In aquatic ecosystems, the flux of energy via predator-prey interaction is generally directed from small-sized, abundant organisms to rare, larger bodied species [31] with a high turnover at the lower levels of a foodweb, whereas larger animals fix nutrients for longer time periods, making them unavailable. However in these complex foodweb structures the presence of keystone species [32], such as carp species [33], exerts a disproportionate influence on the pattern of species diversity in a community, in particular if they are stocked at high densities, removing macrophytes and lowering water clarity [5, 6]. Until now, stocking H. molitrix and A. nobilis along with lake fertilization has been the dominant management model of shallow lakes fisheries in the middle and lower reaches of the Yangtze River, allowing stable yield and low-risk profit but leading to nutrient enrichment of the lakes and associated problems of eutrophication [8]. This study goes further than previous research on these shallow lake fisheries of the Yangtze [18-24] to show that a careful selection of high economic value species can achieve high economic value while improving the water quality in a traditional fishery lake. As the application of fertilizers along with intensive stocking of carp are still popular in China, this study is pivotal in demonstrating to local stakeholders as well as policy makers that in a freshwater fisheries context the economic and environmental aspects are not necessarily antagonistic.

This bio-manipulation indicates that with a slight change in the composition of top predators and stopping using fertilizers, sustained by a reduction of carp production that limits the bio-engineering effect of fine particle re-suspension in the water column, macrophytes can establish large biomass nitrogen levels decrease. Nutrient control, especially TP load, restricts phytoplankton growth and thus helps water clarity [14,15,17,34], whilst apex predators preying on zooplanktivorous species allowed zooplankton growth and therefore increased phytoplankton grazing also leading to an increase in water clarity [16,35]. Similar effects were observed in the Great Lakes after the accidental introduction of another ecosystem engineer the zebra mussel Dreissena polymorpha [36], and in Lake Mendota after piscivore stocking [37]. Based on previous research [12], we speculated that mandarin fish triggered a so-called “trophic cascade” whilst the removal of grass carp and end of the fertilization process triggered a bottom-up effect [38]. The two effects are not contradictory and both possibly leading to synergetic effects such as the reduction of eutrophication. A traditional measure for a trophic cascade is a change in plant biomass [39], which can be taken as a measure of productivity. Here, despite not having a direct measure of the annual re-growth of the macrophyte community, the overall biomass of the macrophytes in Lake Wuhu pre and post bio-manipuation increased markedly.

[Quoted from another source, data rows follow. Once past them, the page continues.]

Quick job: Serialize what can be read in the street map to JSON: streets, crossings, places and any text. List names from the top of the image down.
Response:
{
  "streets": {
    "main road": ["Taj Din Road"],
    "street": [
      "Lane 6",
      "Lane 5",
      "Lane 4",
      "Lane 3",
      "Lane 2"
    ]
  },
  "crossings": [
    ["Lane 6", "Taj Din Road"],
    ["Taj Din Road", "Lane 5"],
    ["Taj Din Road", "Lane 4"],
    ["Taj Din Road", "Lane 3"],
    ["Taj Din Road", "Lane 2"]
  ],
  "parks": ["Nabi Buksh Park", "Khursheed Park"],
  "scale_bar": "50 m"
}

However, the stocking balance needs to be carefully weighed as over stocking of Chinese mitten crab could lower the abundance of macrophytes and negatively impact the fisheries yield and thus income [26]. In light of this, we suggest that the stocking density used in this bio-manipulation experiment corresponds to the upper stocking limit. Although we will never restore the integrity of Wuhu Lake’s ecosystem as it will always be managed due to socio-economic forces, it is still important to integrate the dimension of resilience in the future management of these lakes [40]. Resource based systems like fisheries should be kept in a stable state that guarantees optimal exploitation, also known as imposed resiliency [41]. However, stable systems do not have to be resilient and a higher biodiversity, although artificially driven, will be a key driver of resilience in these shallow lakes in future years.